EXERCISE GOAL: In the comment on speeding, what driving condition is said to have about the same margin of safety as 142mph with nobody around?

SOURCE EXTRACT:
=== Begin Enclosure ===
All drivers regularly take for granted that the roadway is clear in front of them. We take for granted that somebody won't come shooting out from a side street. We take for granted that a spare tire from a big truck isn't lying in the middle of the road on a dark and rainy night. I damn-well know that 99% of drivers take for granted that the vehicle directly in front of them won't just smash the brakes at random, or that the large truck they're following isn't going to drive over a large object that most cars can't quite clear. (Even with instantaneous reaction time, two-seconds following distance still isn't enough to stop for that.) These risks are invisible and the only way to substantially mitigate them is to drive at an extremely slow speed. We compromise safety for speed. Everybody takes these risks. All of us. Even you.

...but it's okay. It's risk management. Driving at ANY speed is a calculated risk. Heck, just being parked on the side of the road is dangerous. Some people can't do the math - people like soccer moms in minivans driving at a mere 10mph in a parking lot where someone could back out of a stall at any moment - people who drive slower than surrounding traffic and create a moving hazard of themselves - people who have no idea what the safe limits of their vehicles are because they've never explored them. The margin of safety at 142mph with nobody around is approximately equal to the margin of safety at 60mph in heavy traffic, and I'd much rather be in a single-vehicle collision at 142mph than in a two-vehicle collision with a sports car and a big truck. The kid took a risk, but it's mighty presumptuous to declare outright that the risk was higher than any risks you or I take on a daily basis.

Speeding itself is not inherently dangerous. Based on the officer's actions [by not arresting him] it seems apparent that he felt that it was not terribly dangerous. Countless people have done the same thing, but you almost never hear about it because nothing happens as a result. (Well, I suppose a few kids end up with great memories that last a lifetime.) It took me years to purge myself of all the "speed kills" brainwashing I've received. I appreciate how objectively the original article was written, though I'm sure it'll only perpetuate this hysteria about exceeding some arbitrary number.

It sounds like this kid has already been convicted. The letter of the law is rubbish. From the available evidence, nothing he did requires any consideration by the spirit of the law.
=== End Enclosure ===
DATA SEGMENT:
=== Begin Enclosure ===
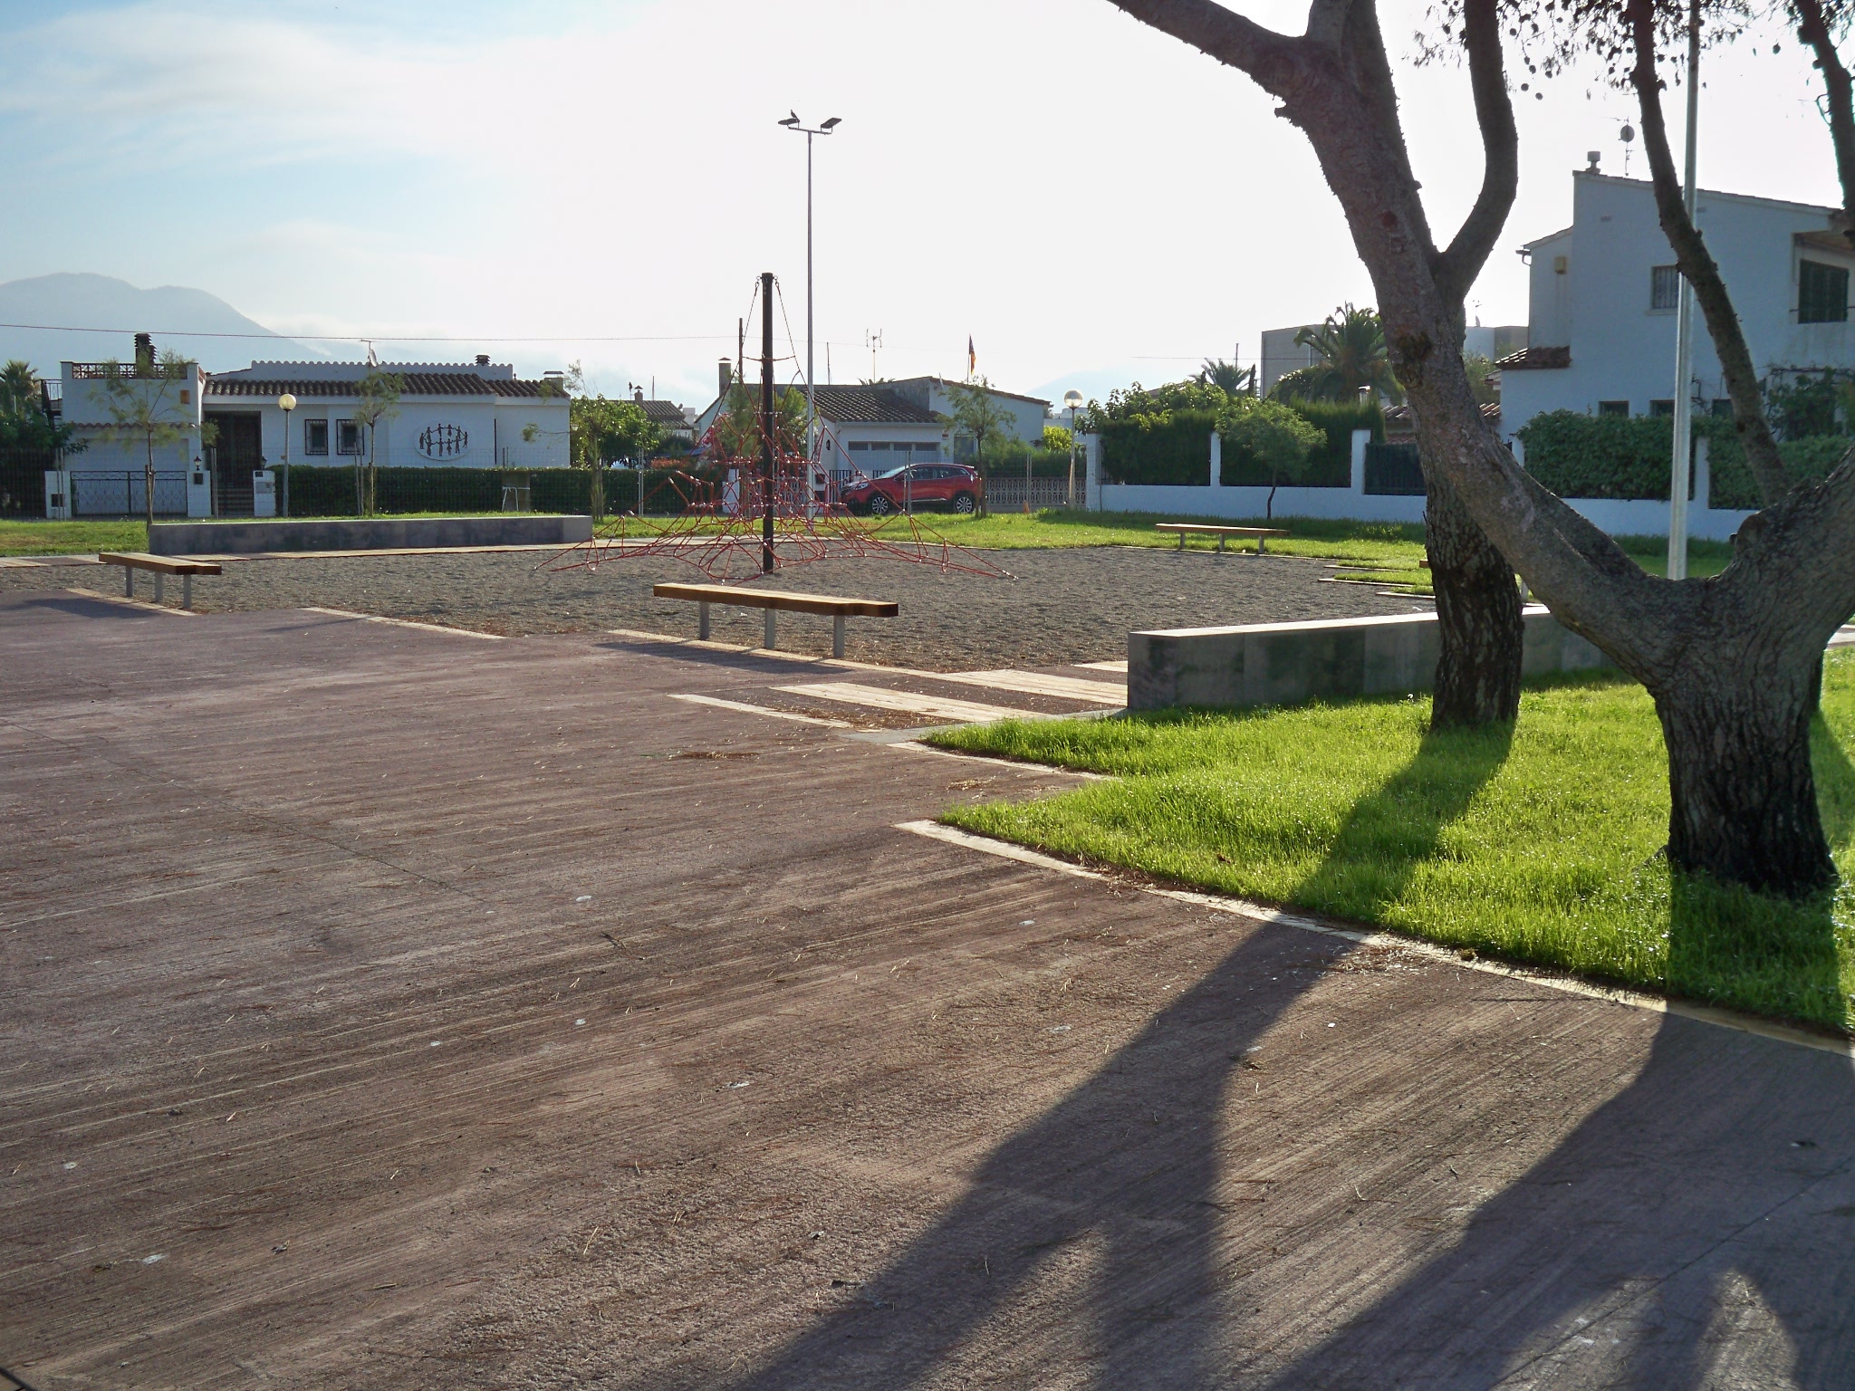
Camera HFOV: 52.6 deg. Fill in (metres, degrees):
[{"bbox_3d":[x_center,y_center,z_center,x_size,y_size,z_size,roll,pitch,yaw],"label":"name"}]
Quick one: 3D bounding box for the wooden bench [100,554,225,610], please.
=== End Enclosure ===
EXERCISE ANSWER: Driving at 60mph in heavy traffic.